6. Neighborhood schools, rather than large, anonymous, regional operations.
7. Civic pride and interest in schools, and volunteer help from the community.
8. Insistence on discipline, dignity, and no drugs.
9. Sports for all, but never interfering with the academic program.
The answer is to get government out of the education business as fast as is practically possible.
Excellent post.
If we could get the NEA and unions out of the schools, that should solve the problem. The deterioration of our schools starting when the NEA got a stranglehold on them in the 60's and has declined from there as the union agenda in the curriculum and demands for bad teachers have gotten worse. The government has been involved in education even when our schools were top-notch, so I don't think that's the core of the problem.
There is a reason why we don't let the government dictate the content of out newspapers.
I would argue that in a free society, the government should not be allowed to dictate content in the classroom.
As Milton Friedman has observed, government feeds the poor, but it doesn't own the supermarkets.

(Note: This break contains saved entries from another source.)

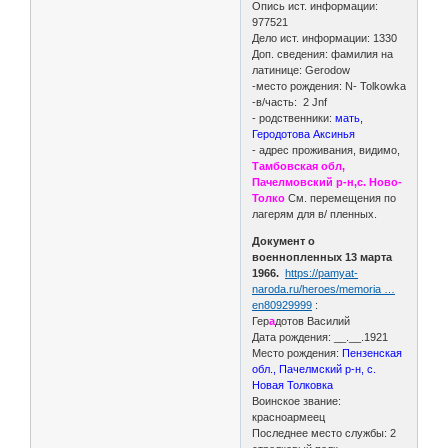
Опись ист. информации:
977521
Дело ист. информации: 1330
Доп. сведения: фамилия на
латинице: Gerodow
-место рождения: N- Tolkowka
-в/часть: 2 Jnf
- родственники:
мать,
Геродотова Аксинья
- адрес проживания, видимо,
Тамбовская обл,
Пачелмовский р-н,с. Ново-
Толко
См. перемещения по
лагерям для в/ пленных.
Документ о
военнопленных 13 марта
1966.
https://pamyat-
naroda.ru/heroes/memoria …
en80929999
:
Гер
а
дотов Василий
Дата рождения: __.__.1921
Место рождения:
Пензенская
обл., Пачелмский р-н, с.
Новая Толковка
Воинское звание:
красноармеец
Последнее место службы: 2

We are told each year that our schools are in crisis. Thus, we have George W Bush and Ted Kennedy teaming up in 2001 to fix public education by giving us No Child Left Behind, which was supposed to fix a system supposedly already fixed by a 1994 piece of federal legislation called Goals 2000, which was supposed to fix a system already fixed by America 2000, which was a 1991 response during the first Bush administration to a 1983 Reagan-era federal report on education called A Nation at Risk, which was published a full four years after Jimmy Carter fixed the nations public school system by first establishing a cabinet-level Department of Education in 1979.
You dont have to be Nostradamus to see what the future holds if this trend is allowed to continue more money thrown at ever larger failures, year after year after year. Has there ever been a year in which the federal government has spent less money on education than the year before? In 2003, our federal government spent $50.3 billion, up from $23 billion in 1996. According to news reports, the US spends more per pupil than any other country. Has there ever been a year in which America has been able to declare that it has the best educated population in the world? Not that Ive ever heard.
Terrific post and right on the money.
I understand what you're saying. And love your summary of the 'fixes' that have been implemented time and time again. Any time the government gets involved in anything, it becomes more costly and less effective.
But - getting the NEA out is also necessary. The two teamed together doesn't work. All I know is that the NEA began infiltrating our schools in the 50's and that was the last time our schools were decent.
Were our public schools always funded by the state governments?
The fed. gets its hands in schools by dictating certain actions in order to get federal money. Other than that, I thought the founding fathers wanted each state to be autonomous in how it handled education. And that's why we see such a discrepancy from state to state in the standards and teacher training.
Do you mean the federal gov. or the state gov. or both?
I completely agree with you about getting the NEA out of it.
You have a lot more knowledge of our education history than I do, so.....I was wondering if you think the state governments being involved is detrimental or is it the feds? Am I right in remembering that each state was set up to be autonomous in the area of education, but the feds figured out a way to get their fingers into it with money? (I was curious where the money for education came from back in the days of the one room schoolhouse.)
Yes. I believe that having state governments run the education system is detrimental also, although having the Feds running it is even worse.
The Feds only put in a minority of the funding, but the fact that the states have to toe the line to get it essentially means that the Feds have a lot of power over education.
The system we have is failing because it is a Progressive-era relic, designed for an industrial age that has long since vanished.
It is not sustainable in the long run.